== Task input ==
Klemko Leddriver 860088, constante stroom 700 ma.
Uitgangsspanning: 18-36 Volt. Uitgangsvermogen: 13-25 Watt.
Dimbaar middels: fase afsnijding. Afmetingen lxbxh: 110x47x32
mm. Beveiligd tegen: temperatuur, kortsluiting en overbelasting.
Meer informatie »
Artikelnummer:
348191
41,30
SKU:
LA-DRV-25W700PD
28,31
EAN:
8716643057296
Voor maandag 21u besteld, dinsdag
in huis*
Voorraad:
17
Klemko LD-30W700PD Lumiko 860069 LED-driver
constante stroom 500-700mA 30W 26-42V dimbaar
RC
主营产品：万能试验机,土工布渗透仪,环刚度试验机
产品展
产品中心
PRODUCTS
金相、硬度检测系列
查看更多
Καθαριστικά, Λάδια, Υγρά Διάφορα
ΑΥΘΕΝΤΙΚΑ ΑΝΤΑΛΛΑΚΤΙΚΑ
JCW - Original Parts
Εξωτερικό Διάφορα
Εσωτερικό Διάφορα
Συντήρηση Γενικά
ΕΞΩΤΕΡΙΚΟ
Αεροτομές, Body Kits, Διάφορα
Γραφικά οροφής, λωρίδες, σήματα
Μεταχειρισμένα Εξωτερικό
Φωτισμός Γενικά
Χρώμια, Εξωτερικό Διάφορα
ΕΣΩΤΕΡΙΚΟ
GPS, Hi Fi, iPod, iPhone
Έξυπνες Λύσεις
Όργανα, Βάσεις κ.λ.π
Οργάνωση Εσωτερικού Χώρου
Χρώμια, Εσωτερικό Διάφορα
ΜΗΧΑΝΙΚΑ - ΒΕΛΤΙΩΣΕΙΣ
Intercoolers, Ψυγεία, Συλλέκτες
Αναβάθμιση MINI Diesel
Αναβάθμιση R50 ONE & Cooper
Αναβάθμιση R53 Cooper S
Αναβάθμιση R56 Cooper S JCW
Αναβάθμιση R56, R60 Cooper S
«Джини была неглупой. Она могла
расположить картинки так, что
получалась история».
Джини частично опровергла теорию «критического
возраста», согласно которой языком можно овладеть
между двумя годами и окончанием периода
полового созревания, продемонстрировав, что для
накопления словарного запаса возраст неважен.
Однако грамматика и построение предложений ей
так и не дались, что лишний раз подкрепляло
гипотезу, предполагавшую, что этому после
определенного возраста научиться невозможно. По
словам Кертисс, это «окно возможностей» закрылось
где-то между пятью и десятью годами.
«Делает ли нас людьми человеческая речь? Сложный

== Exercise instructions ==
Copy out the material above again, changing every occurrence of "Klemko" to "KLEMKO" and leaving all other text as it is.

== Exercise result ==
KLEMKO Leddriver 860088, constante stroom 700 ma.
Uitgangsspanning: 18-36 Volt. Uitgangsvermogen: 13-25 Watt.
Dimbaar middels: fase afsnijding. Afmetingen lxbxh: 110x47x32
mm. Beveiligd tegen: temperatuur, kortsluiting en overbelasting.
Meer informatie »
Artikelnummer:
348191
41,30
SKU:
LA-DRV-25W700PD
28,31
EAN:
8716643057296
Voor maandag 21u besteld, dinsdag
in huis*
Voorraad:
17
KLEMKO LD-30W700PD Lumiko 860069 LED-driver
constante stroom 500-700mA 30W 26-42V dimbaar
RC
主营产品：万能试验机,土工布渗透仪,环刚度试验机
产品展
产品中心
PRODUCTS
金相、硬度检测系列
查看更多
Καθαριστικά, Λάδια, Υγρά Διάφορα
ΑΥΘΕΝΤΙΚΑ ΑΝΤΑΛΛΑΚΤΙΚΑ
JCW - Original Parts
Εξωτερικό Διάφορα
Εσωτερικό Διάφορα
Συντήρηση Γενικά
ΕΞΩΤΕΡΙΚΟ
Αεροτομές, Body Kits, Διάφορα
Γραφικά οροφής, λωρίδες, σήματα
Μεταχειρισμένα Εξωτερικό
Φωτισμός Γενικά
Χρώμια, Εξωτερικό Διάφορα
ΕΣΩΤΕΡΙΚΟ
GPS, Hi Fi, iPod, iPhone
Έξυπνες Λύσεις
Όργανα, Βάσεις κ.λ.π
Οργάνωση Εσωτερικού Χώρου
Χρώμια, Εσωτερικό Διάφορα
ΜΗΧΑΝΙΚΑ - ΒΕΛΤΙΩΣΕΙΣ
Intercoolers, Ψυγεία, Συλλέκτες
Αναβάθμιση MINI Diesel
Αναβάθμιση R50 ONE & Cooper
Αναβάθμιση R53 Cooper S
Αναβάθμιση R56 Cooper S JCW
Αναβάθμιση R56, R60 Cooper S
«Джини была неглупой. Она могла
расположить картинки так, что
получалась история».
Джини частично опровергла теорию «критического
возраста», согласно которой языком можно овладеть
между двумя годами и окончанием периода
полового созревания, продемонстрировав, что для
накопления словарного запаса возраст неважен.
Однако грамматика и построение предложений ей
так и не дались, что лишний раз подкрепляло
гипотезу, предполагавшую, что этому после
определенного возраста научиться невозможно. По
словам Кертисс, это «окно возможностей» закрылось
где-то между пятью и десятью годами.
«Делает ли нас людьми человеческая речь? Сложный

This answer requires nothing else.